1910 silent short film

White Fawn's Devotion: A Play Acted by a Tribe of Red Indians in America

White Fawn's Devotion: A Play Acted by a Tribe of Red Indians in America is a 1910 American silent dramatic short film. Although a few writers believe the film features Young Deer's wife, Lillian St. Cyr, otherwise known as Princess Red Wing as "White Fawn", the lead woman does not fit St. Cyr's description. IMDb now identifies the lead actress as Lucille Young. The movie was shot in New Jersey at 24fps.

White Fawn's Devotion was one of the earlier films shot in America by the French company Pathé. A reviewer in the New York Dramatic Mirror wrote that the film "proves to be interesting if we can forget the New Jersey scenery" and noted that "it is not quite clear where the devotion comes in, nor of what it consists."

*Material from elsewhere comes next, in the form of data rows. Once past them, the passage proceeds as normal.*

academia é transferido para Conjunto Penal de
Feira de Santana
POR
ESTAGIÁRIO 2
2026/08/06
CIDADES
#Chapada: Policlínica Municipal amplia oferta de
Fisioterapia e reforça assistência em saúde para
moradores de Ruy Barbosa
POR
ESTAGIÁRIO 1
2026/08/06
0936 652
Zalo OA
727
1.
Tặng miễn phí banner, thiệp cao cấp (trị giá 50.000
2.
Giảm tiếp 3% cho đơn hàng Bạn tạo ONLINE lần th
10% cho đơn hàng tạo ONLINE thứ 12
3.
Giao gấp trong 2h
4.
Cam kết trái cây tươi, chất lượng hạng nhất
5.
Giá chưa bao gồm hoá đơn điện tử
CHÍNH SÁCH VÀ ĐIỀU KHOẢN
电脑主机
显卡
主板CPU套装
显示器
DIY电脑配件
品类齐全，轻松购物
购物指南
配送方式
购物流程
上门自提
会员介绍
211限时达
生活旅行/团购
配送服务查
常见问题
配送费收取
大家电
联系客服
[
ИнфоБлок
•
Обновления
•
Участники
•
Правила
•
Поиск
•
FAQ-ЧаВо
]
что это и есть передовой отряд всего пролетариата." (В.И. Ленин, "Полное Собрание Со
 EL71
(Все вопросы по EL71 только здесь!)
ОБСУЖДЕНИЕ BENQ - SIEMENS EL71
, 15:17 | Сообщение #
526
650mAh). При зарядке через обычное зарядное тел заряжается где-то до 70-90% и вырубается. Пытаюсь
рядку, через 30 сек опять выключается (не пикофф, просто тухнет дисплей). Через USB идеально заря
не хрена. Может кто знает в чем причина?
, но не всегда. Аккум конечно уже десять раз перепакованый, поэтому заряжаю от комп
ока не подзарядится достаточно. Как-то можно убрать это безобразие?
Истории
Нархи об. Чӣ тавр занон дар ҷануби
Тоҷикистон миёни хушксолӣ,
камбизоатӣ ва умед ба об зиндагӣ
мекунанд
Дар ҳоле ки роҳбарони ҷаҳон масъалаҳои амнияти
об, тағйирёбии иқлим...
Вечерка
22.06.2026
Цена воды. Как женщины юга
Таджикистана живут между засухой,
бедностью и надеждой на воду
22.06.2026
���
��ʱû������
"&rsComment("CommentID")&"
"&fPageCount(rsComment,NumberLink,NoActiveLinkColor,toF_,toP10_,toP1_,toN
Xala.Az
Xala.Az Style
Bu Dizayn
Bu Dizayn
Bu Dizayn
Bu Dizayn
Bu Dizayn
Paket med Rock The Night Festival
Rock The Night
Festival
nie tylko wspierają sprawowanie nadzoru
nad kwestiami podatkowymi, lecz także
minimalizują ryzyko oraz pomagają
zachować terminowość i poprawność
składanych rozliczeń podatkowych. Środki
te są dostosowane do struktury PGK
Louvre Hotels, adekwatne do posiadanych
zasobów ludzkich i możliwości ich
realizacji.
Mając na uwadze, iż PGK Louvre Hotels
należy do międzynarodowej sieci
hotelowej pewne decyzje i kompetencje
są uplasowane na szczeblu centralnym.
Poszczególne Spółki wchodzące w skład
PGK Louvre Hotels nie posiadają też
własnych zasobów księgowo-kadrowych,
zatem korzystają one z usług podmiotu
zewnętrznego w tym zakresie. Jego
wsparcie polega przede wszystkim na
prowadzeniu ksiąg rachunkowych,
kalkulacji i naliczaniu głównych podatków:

In 2008, the film was selected for preservation in the United States National Film Registry by the Library of Congress, being deemed "culturally, historically, or aesthetically significant".

==Plot==
A white settler named Combs, his Indian wife, White Fawn, and their daughter live in a Dakota log cabin. When Combs gets word that he is to inherit a large fortune, his Native American wife is upset. Believing that she will lose her husband if he returns East, she stabs herself with a knife. Her husband finds her and removes the knife, but their daughter sees him with the knife in his hand and her apparently dead mother. The girl, believing her father committed the murder, alerts the nearby Indian village. Several Indians then engage the settler in a long chase. When the settler is captured, the Indians intend to put him to death until White Fawn miraculously revives and informs the Indians of the truth. This ending, in which an interracial couple ends up together, is a rare occurrence for this period of film production. The surviving print, preserved by the Library of Congress, is missing a few feet at its end. This print was digitized for the Treasures from American Film Archives DVD set, therefore subsequent digital releases are also missing the ending. Contemporary publicity from Pathé fills in the resolution: "the Combs take their departure and return to their home, for he feels he will be happier with his family on the plains than if he goes east and claims his legacy."

==Production==
The ancestors of James Young Deer (also known as J. Younger Johnston or James Young Johnson), the uncredited director and writer of White Fawn's Devotion, were members of the Nanticoke Indian Association, which is now a state-recognized tribe in Delaware. Young Deer was hired by Pathé Frères as a director and scenario writer and frequently worked in collaboration with his actress wife Lillian St. Cyr, also known by her stage name Princess Red Wing. Out of the more than 100 short and a few feature films he made, White Fawn's Devotion is one of fewer than 10 films of Young Deer's to have survived.